The Human Rights Commission of the Maldives is probing claims that former police officers had their heads forcibly shaved.
The eight men, who used to be part of Special Operations, were arrested during a 45-day state of emergency and fired on allegations of attempting to overthrow the government.
They are also accused of trying to cause the loss of public confidence in security forces by assaulting police officers at an unlawful protest.
Mahfooz Saeed, a lawyer for the eight, told local media that forced head shaving was prohibited by anti-torture law. It is unclear if the men were forced to shave their heads themselves or if others did it against the ex-officers’ wishes.

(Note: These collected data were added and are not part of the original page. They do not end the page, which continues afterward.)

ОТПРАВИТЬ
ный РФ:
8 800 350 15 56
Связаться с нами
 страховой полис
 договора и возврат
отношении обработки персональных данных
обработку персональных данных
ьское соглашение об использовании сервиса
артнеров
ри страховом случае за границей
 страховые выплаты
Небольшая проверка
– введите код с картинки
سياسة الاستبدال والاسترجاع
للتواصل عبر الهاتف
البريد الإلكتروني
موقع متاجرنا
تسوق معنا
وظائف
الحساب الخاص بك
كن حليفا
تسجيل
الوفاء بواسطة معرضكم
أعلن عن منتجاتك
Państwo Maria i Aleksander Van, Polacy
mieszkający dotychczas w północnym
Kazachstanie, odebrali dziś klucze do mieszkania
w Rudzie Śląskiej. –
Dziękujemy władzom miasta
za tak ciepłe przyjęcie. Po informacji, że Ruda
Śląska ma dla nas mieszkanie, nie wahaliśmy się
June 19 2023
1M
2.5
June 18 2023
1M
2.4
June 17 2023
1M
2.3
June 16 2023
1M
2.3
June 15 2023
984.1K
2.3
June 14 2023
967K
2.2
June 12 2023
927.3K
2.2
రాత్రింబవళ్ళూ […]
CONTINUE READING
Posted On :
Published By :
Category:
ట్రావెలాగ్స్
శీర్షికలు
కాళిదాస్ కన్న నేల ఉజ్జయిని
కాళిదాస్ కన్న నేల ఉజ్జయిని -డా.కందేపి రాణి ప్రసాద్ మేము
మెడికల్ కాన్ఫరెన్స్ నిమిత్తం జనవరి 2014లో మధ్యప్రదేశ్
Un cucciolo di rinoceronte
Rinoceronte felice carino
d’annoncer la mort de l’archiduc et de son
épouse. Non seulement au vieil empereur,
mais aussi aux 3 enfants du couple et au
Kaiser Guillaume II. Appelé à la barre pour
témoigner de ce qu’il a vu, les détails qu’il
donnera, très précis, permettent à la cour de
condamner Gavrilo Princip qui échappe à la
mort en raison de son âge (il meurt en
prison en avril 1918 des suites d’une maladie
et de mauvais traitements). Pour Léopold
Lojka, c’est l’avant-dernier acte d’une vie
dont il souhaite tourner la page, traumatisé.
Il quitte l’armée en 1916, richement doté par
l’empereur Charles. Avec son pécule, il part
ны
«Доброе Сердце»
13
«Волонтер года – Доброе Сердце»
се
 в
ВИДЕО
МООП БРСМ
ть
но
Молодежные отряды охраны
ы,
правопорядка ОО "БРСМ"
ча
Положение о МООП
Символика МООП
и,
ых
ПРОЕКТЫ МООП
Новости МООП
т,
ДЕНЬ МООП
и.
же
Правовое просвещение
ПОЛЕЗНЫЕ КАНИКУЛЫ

He said the HRCM has been asked to look into the matter. An HRCM official confirmed the case was submitted on Tuesday.
Lawyers learned about the forced head shaving when the eight were summoned for a remand hearing.
The lawyers issued a statement condemning the act which “violates the anti-torture act and the penal code.” They said all those involved in the act had committed an offence.
Former police commissioner Ahmed Areef, also accused of plotting to overthrow the government, remains under arrest until the end of his trial. The eight were remanded for nine days.
They are currently being held at the high-security Maafushi prison under the supervision of the Maldives Correctional Service.
According to the opposition, more than 50 officers from the police and armed forces were detained following the Supreme Court order to release nine political prisoners.
Separately on Wednesday, former SO commander Abdulla Ibrahim was fired after deliberations from the police disciplinary board.
Ibrahim was appointed as SO commander of the team drawn up by Areef to implement the February 1 Supreme Court order.